Tandis qu'elle est en poste en tant que Ministre Déléguée en charge de la Francophonie, Yamina Benguigui fut la protagoniste de la première session internationale des femmes francophones, dont la trame principale a été les violences faites aux femmes durant les conflits armés et les crises politiques. En parfaite unité avec son cheminement cinématographique et audiovisuel, Yamina Benguigui se débat en faveur des droits des femmes et donne toute la mesure de leur instabilité et leur remise en question à la moindre secousse politique et prend pour illustration le cas des printemps arabes. Comme Yamina Benguigui en arrive à l'admettre elle-même, le cinéma fut pour elle un moyen de professer et faire connaître ce qui lui tenait à cœur, et la voiepolitique est actuellement la traduction de son passage à l’action concrète dans la défense des droits des femmes notamment.

Yamina Benguigui




Passionnée par l'image Yamina Benguigui ne se contente pas au 7ème art


En plus de ses créations cinématographiques, Yamina Benguigui réalise au cours de son parcours films courts pour le petit écran, avec entre autres thèmes la diversité des culturesà l'intérieur des frontières françaises.

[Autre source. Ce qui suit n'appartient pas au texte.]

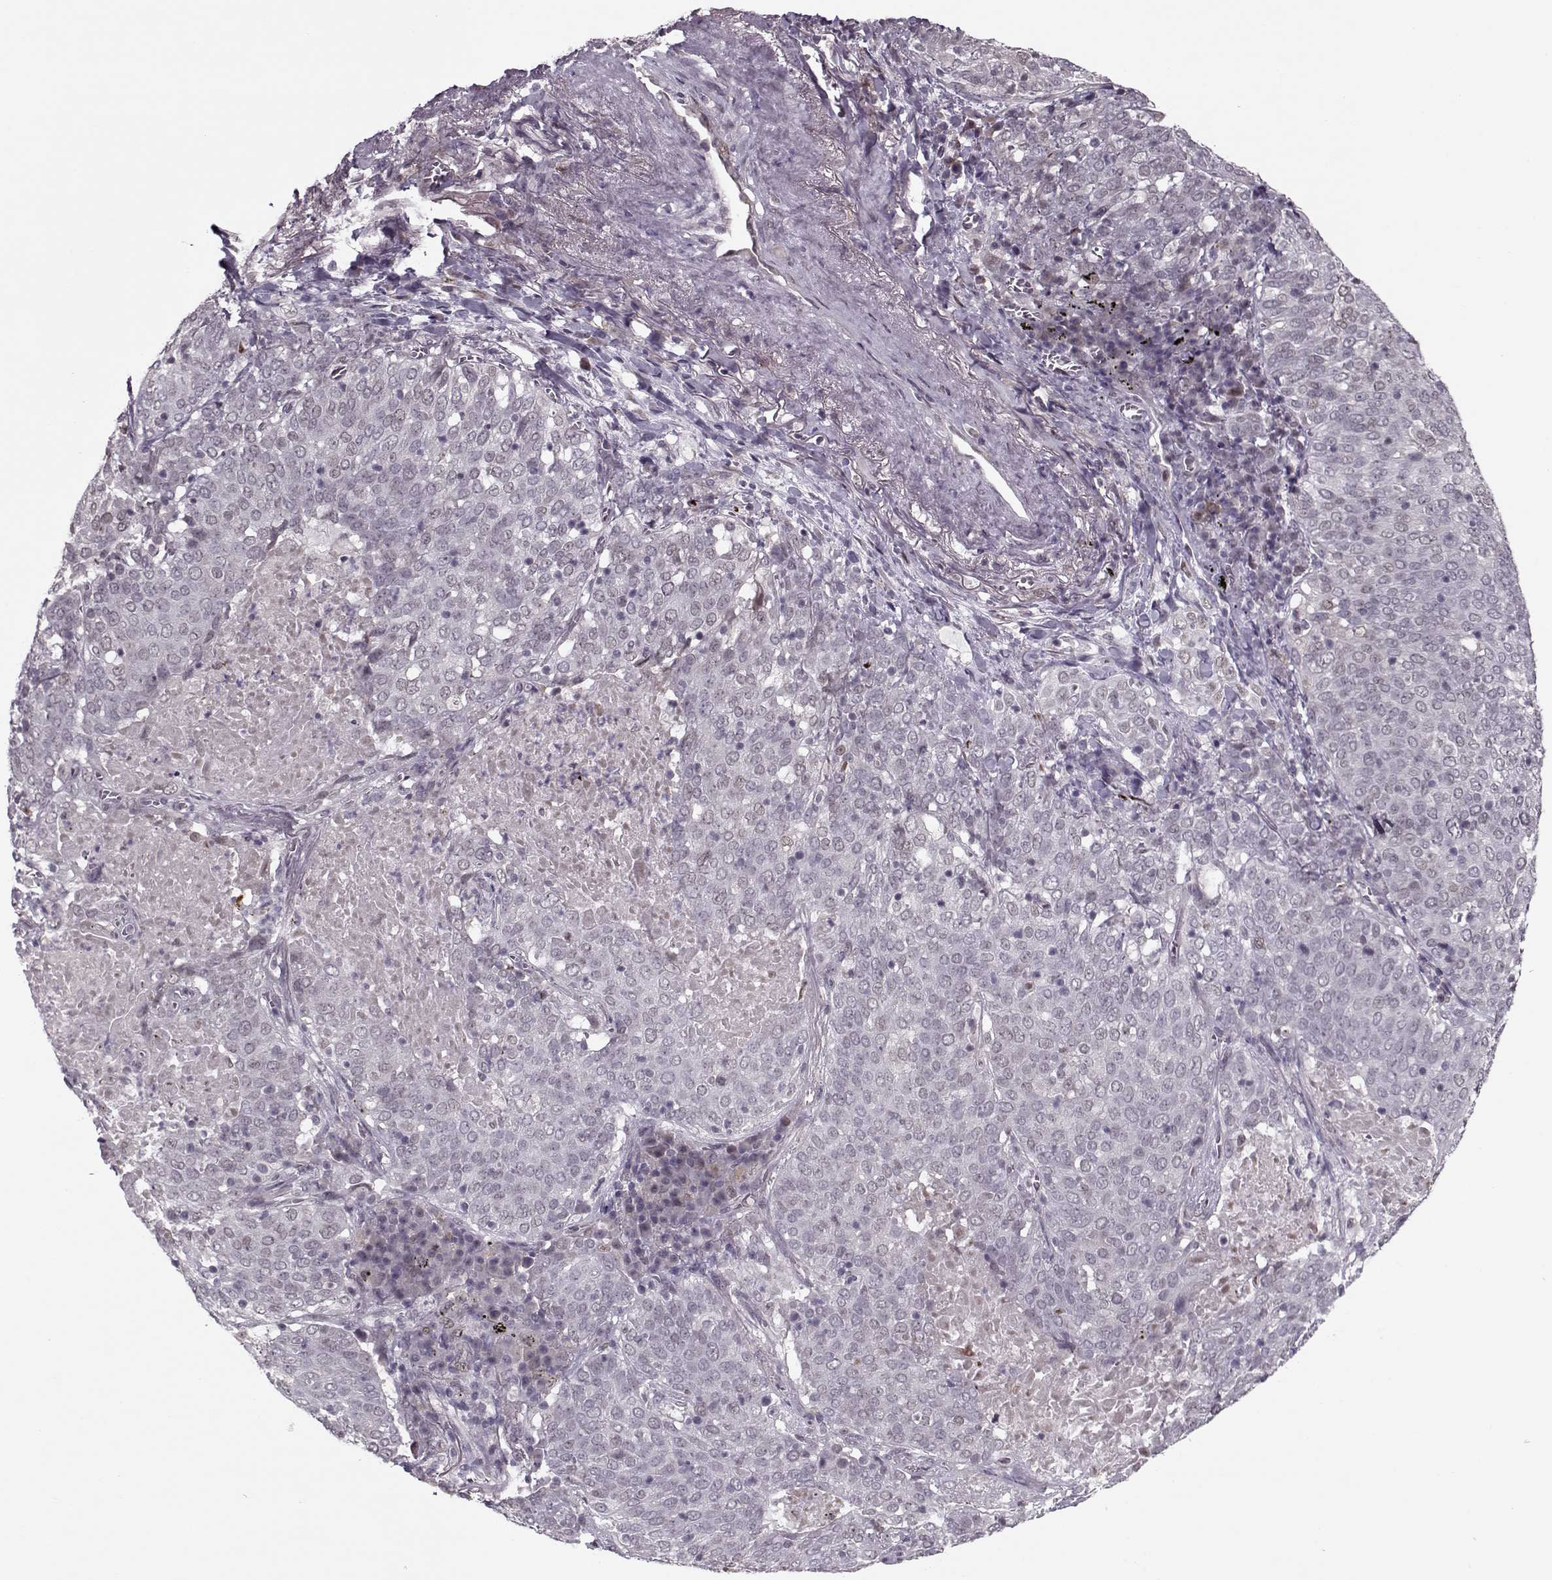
{"staining": {"intensity": "negative", "quantity": "none", "location": "none"}, "tissue": "lung cancer", "cell_type": "Tumor cells", "image_type": "cancer", "snomed": [{"axis": "morphology", "description": "Squamous cell carcinoma, NOS"}, {"axis": "topography", "description": "Lung"}], "caption": "Immunohistochemical staining of lung cancer (squamous cell carcinoma) shows no significant expression in tumor cells. The staining was performed using DAB (3,3'-diaminobenzidine) to visualize the protein expression in brown, while the nuclei were stained in blue with hematoxylin (Magnification: 20x).", "gene": "DNAI3", "patient": {"sex": "male", "age": 82}}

Son engagement ne se limite pas à sa bataille pour les arts et la culture, Yamina Benguigui s'engage aussi sur les thématiques civiques dans le but de convaincre les jeunes d’aujourd’hui à à exprimer leur vote, comme l'atteste sa participation au programme «S’inscrire c’est voter, voter c’est exister» de la chaîne TFI. Pour combattre la discrimination raciale, Yamina Benguigui imagine « le Jeudi Citoyen ». Pendant une année entière, elle anime cette émission au cours de laquelle des personnes issus de milieux sociaux différents discutent sur des thématiques sociétales.Après avoir créé sa première société de production dans les années 1990, Yamina Benguigui récidive 15 ans plus tard avec la société Elemiah, qui se veut être un révélateur des talents de demain en donnant plus de place aux minorités ethniques et sociales dans le paysage audiovisuel français.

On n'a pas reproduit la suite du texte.